There are many advantages to living in Long Beach, not the least of which is the unlikelihood of suffering from wildfires.
We have our own share of potential natural disasters — did you see that tsunami map that was floating around a couple of years ago? But there's no fuel here for what has become a plague on much of our Golden State.
There still are plenty of impacts to our fair city when wildfires erupt. I'm not talking about the occasional smoky day or difficulty traveling on freeways, either.
Did you know that there are Long Beach firefighters on the front lines today at both the Kincade Fire in Napa Valley and the Getty Fire in the Sepulveda Pass? Or that some of our fire engines and their crews were fighting the Tick Fire last week?
Long Beach is part of something called a Mutual Aid Agreement, where fire departments in one jurisdiction promise to come to another jurisdiction's aid when something too big for one department occurs. Those agreements used to be very specific — Los Angeles and Long Beach agree to help each other, Orange County and Long Beach make the agreement, too. I'm pretty sure those agreements remain in place, but there now are much larger, more global agreements as well.
Those agreements cross city and county boundaries, and erase state borders as well. A fair chunk of the nation was represented last year fighting the fires that torched northern California, and some departments already have returned this year.
But what we worry about is our own hometown, right?
I remember writing a few years ago about some Long Beach crews fighting a fire a few hundred miles from home.

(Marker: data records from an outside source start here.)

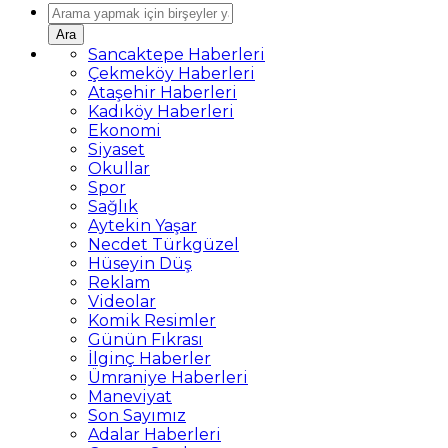
Ara
Sancaktepe Haberleri
Çekmeköy Haberleri
Ataşehir Haberleri
Kadıköy Haberleri
Ekonomi
Siyaset
Okullar
Spor
Sağlık
Aytekin Yaşar
Necdet Türkgüzel
Hüseyin Düş
Reklam
Videolar
Komik Resimler
Günün Fıkrası
İlginç Haberler
Ümraniye Haberleri
Maneviyat
Son Sayımız
Adalar Haberleri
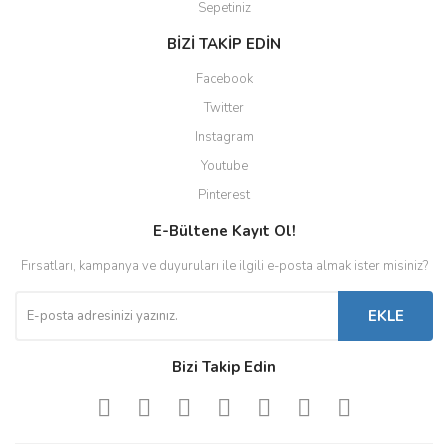
Sepetiniz
BİZİ TAKİP EDİN
Facebook
Twitter
Instagram
Youtube
Pinterest
E-Bültene Kayıt Ol!
Fırsatları, kampanya ve duyuruları ile ilgili e-posta almak ister misiniz?
EKLE
Bizi Takip Edin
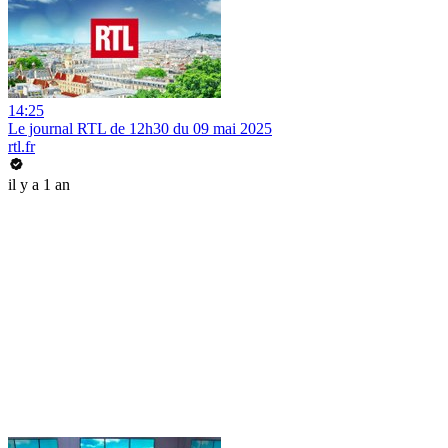
14:25
Le journal RTL de 12h30 du 09 mai 2025
rtl.fr
il y a 1 an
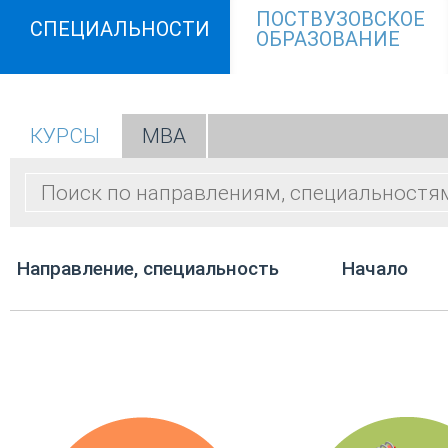
ПОСТВУЗОВСКОЕ
СПЕЦИАЛЬНОСТИ
ОБРАЗОВАНИЕ
КУРСЫ
МВА
Направление, специальность
Начало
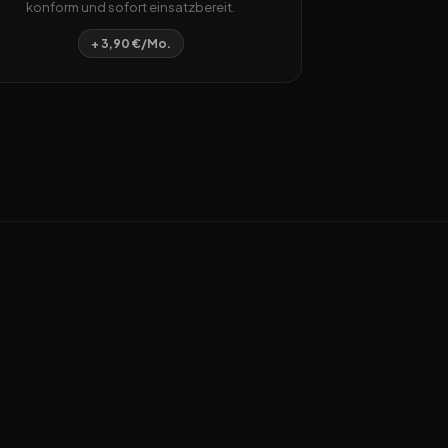
konform und sofort einsatzbereit.
+ 3,90 €/Mo.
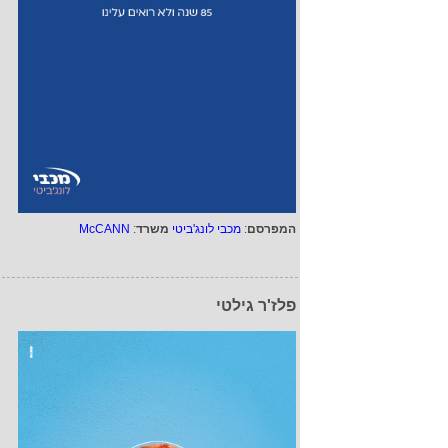
המפרסם
:
מכבי לונג'ביטי
משרד
:
McCANN
פלז'ר גילטי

I shouldn't have been surprised, but I was, when I received questions about whether Long Beach was sufficiently covered while these crews were gone.
I suppose that "what about me" attitude is understandable when it comes to public safety, even if it seems pretty uncharitable. But leaders of our fire department, of fire departments in general, are well aware that their primary responsibility is to their own jurisdiction. Long Beach has, at least to my knowledge, always made sure there was enough personnel to properly protect and serve our city.
Not that it is easy. There aren't firefighters just sitting around, waiting to be called. Those shifts left uncovered when fire crews travel are filled primarily through overtime. They're not just padding paychecks, folks. On occasion, they are working double shifts.
If you kept a running tally, there's little doubt that Long Beach Fire Department personnel and equipment go help other departments far more often than other departments come here. That's a good thing — heck, maybe it helps our karma. It certainly is the right thing to do.
But don't forget the other side of the coin. If and when we do experience a disaster such as an earthquake, flooding or a high-rise fire, those departments we have been helping stand ready to help us. That's called Mutual Aid.
And it's worth its weight in gold.
While the Fire Department is the most visible and impactful way Long Beach helps others when they need it, it is not the only way. Sticking with the fires example, there are folks from Long Beach's Salvation Army corps on hand now at fire scenes, serving meals, offering water and more at evacuation centers and elsewhere. The same goes for Long Beach members of the Red Cross.
No doubt there are other help groups I'm not aware of doing their part too. Thank you for your service.
Next Tuesday, a small chunk of Long Beach residents will elect a new member of the Long Beach City Council. Remember, this person not only will look after the needs of the First District, but will participate in decisions impacting the entire city.
In 2014, the last time there was a contested election in the First District, 2,404 people voted. That was in a citywide election that included races for the mayor, city attorney, etc.
Tuesday, only First District voters will receive a ballot, and the City Council race is the only thing on that ballot. Moreover, there will be eight names on the ballot, and this is a winner-takes-all election.
You do the math. I figure the next First District representative needs around 750 votes to win.
Does anyone else see anything wrong with that?